Cream tea

Cream tea

A Cream tea, Devonshire tea or Cornish cream tea is tea taken with a combination of scones, clotted cream, and jam.

Cream teas are offered for sale in tea rooms throughout England (especially the South West) and rest of the Commonwealth, or wherever someone wants to give an impression of English influence.

In the United States it is promoted as a typically English afternoon snack.

History

The name "Devonshire tea comes from the county of Devon in England, where it is a local speciality. The exact origin of "cream tea" is disputed, although there is evidence to suggest that the tradition of eating bread with cream and jam already existed at Tavistock Abbey in Devon in the 11th century.

Variations

There are regional variations within England as to how a cream tea should preferably be eaten. The Devonshire (or Devon) method is to split the scone in two, cover each half with clotted cream, and then add strawberry jam on top. Traditionally it is important that the scones be warm (ideally, freshly baked), the cream be clotted (not whipped), and the jam be strawberry (although raspberry jam is rarely used as an alternative).

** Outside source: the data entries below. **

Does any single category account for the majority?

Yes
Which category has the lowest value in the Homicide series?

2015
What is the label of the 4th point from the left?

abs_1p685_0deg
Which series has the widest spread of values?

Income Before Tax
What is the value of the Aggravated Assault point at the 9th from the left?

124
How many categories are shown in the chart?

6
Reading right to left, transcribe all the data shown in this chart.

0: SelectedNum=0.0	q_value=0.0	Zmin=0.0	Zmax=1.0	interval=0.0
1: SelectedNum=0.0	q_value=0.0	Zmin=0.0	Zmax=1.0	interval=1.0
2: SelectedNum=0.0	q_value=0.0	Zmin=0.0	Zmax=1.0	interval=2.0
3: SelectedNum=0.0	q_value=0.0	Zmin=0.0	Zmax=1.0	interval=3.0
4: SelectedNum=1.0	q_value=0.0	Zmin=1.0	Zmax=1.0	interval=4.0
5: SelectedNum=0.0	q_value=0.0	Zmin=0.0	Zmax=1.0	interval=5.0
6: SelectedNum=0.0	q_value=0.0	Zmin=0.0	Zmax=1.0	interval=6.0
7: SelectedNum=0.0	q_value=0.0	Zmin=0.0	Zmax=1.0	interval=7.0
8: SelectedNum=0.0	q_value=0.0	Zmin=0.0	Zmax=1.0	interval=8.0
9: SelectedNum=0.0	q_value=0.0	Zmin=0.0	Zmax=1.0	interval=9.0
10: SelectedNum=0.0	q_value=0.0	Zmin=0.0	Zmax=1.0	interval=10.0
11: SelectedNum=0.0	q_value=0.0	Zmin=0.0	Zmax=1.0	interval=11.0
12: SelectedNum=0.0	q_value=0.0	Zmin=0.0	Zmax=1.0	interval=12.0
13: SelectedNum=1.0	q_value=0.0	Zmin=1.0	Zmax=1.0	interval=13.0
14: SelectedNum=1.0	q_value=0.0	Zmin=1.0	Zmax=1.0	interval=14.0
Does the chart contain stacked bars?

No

Butter should never be included, and the tea should be served with milk.

In Cornwall, the cream tea was traditionally served with a "Cornish split", a type of sweet white bread roll, rather than a scone.. The warm roll (or scone) should first be buttered, then spread with strawberry jam, and finally topped with a spoonful of Cornish clotted cream.

Another variation to a cream tea is called "Thunder and Lightning" which consists of a round of bread, topped with clotted cream and golden syrup, honey or treacle.. This variation is not commonly found in parts of England outside Cornwall.